富士重工業(http://www.fhi.co.jp/)は、24日~26日開催の「ロボティクス・メカトロニクス講演会2009」(ROBOMEC2009、日本機械学会主催)にて、「次世代ロボット知能化技術開発プロジェクト・移動知能(サービス産業分野)の開発」で取り組んでいる知能モジュールの開発状況を報告。同社が開発したソフトウエアモジュールのRTミドルウエアによるコンポーネント化(RTM化)に取り組んでおり、2008年度には「超音波センサによる壁沿走行」など計8つをRTM化したことを明らかにした。2010年度までに計18のソフトウエアモジュールをRTM化する(写真は、清掃ロボットの「知能モジュール群の構成)。
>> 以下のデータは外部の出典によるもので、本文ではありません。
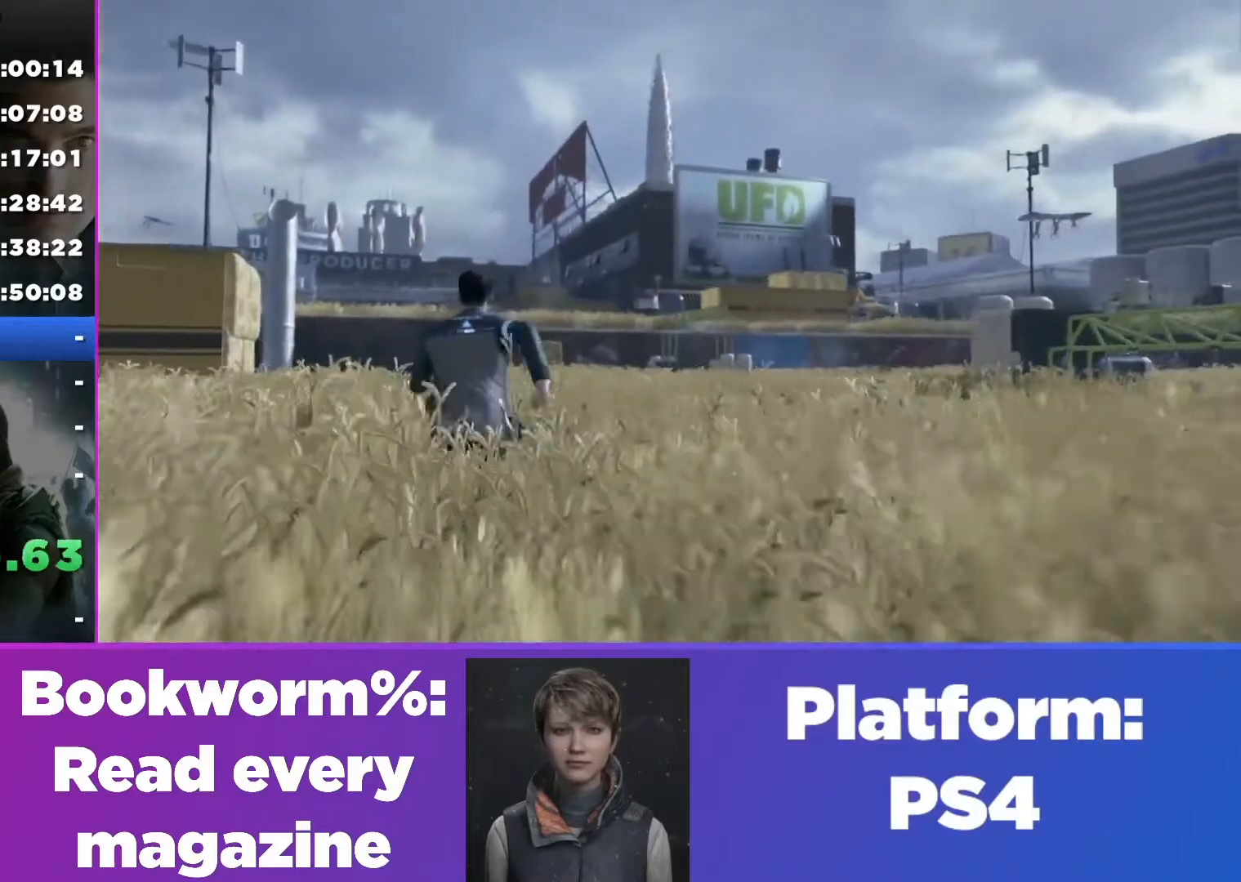
{"buttons": ["CROSS"], "left_stick": "up-right", "right_stick": "center", "events": [[33, "CROSS", "down"], [133, "CROSS", "up"], [233, "CROSS", "down"], [333, "CROSS", "up"], [433, "CROSS", "down"]]}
富士重工は、同プロジェクトへの参加を機に、自社開発のソフトウエアモジュールの見直しに着手。体系化がなされているかどうか、独立性を確保しているかどうかなどを、約1年間にわたり実施してきた。2008年度からは、産業技術総合研究 知能システム研究部門と芝浦工業大学 水川真教授の指導のもと、自社のソフトウエアモジュールのRTM化に取り組んでいた。
2008年度にRMT化したのは、「画像によるライントレース」「同情報管理」「1台のロボットが1台のエレベータに自動乗降」「超音波センサ認識」「同情報管理」「超音波センサによる壁沿走行」「車輪オドメトリ」「レーザによる三角測量」の計8つ。2009年度には「磁気タグ認識」など計7つを、2010年度には残り3つを、計18をRTM化することを予定している(詳細は以下を参照)。
富士重工によると、これらを組み合わせることにより磁気走行やジャイロ走行が行えるうえ、磁気走行によるジャイロの補正により内角センサのみで高精度の直進性を方向転換が可能になる。さらに、複数ロボットが1台のエレベータを共用しつつ自動乗降できるようになるという。
今後、開発を終えたRTMの提供をするとともに、他分野の開発で取り組まれているRTMを組み合わせることで、ロボットの知能化の向上につなげていく。
■RTM化するソフトウエアモジュール一覧
(2008年度にRTM化したモジュール)
・画像によるライントレース:床や天井などのラインマーカーを抽出。
・画像によるライントレース情報管理:床や天井などのラインマーカーのデータを処理して格納する。
・1台のロボットが1台のエレベータに自動乗降:光通信によりエレベータの呼び出し、扉の開閉、行先階の指定を行い、各フロア間を移動。
・超音波センサ認識:超音波センサでロボットと人・障害物までの距離を認識する。
・超音波センサ情報管理:超音波センサのデータを処理して格納する。
・超音波センサによる壁沿走行:超音波センサでロボットと壁までの距離を測定して壁沿走行を行う。
・車輪オドメトリ:車輪の回転数から走行距離を算出する。
・レーザによる三角測量:複数の反射板を設置し、レーザの反射光を検知、ロボットの方向を算出する。
(2009年度にRTM化するモジュール)
・磁気タグ認識:磁気タグにより位置を認識する。
・直進制御:ジャイロとモータ制御を組み合わせた走行制御
・旋回制御:ジャイロとモータ制御を組み合わせたカム曲線制御によるオーバーシュートを防止した旋回制御。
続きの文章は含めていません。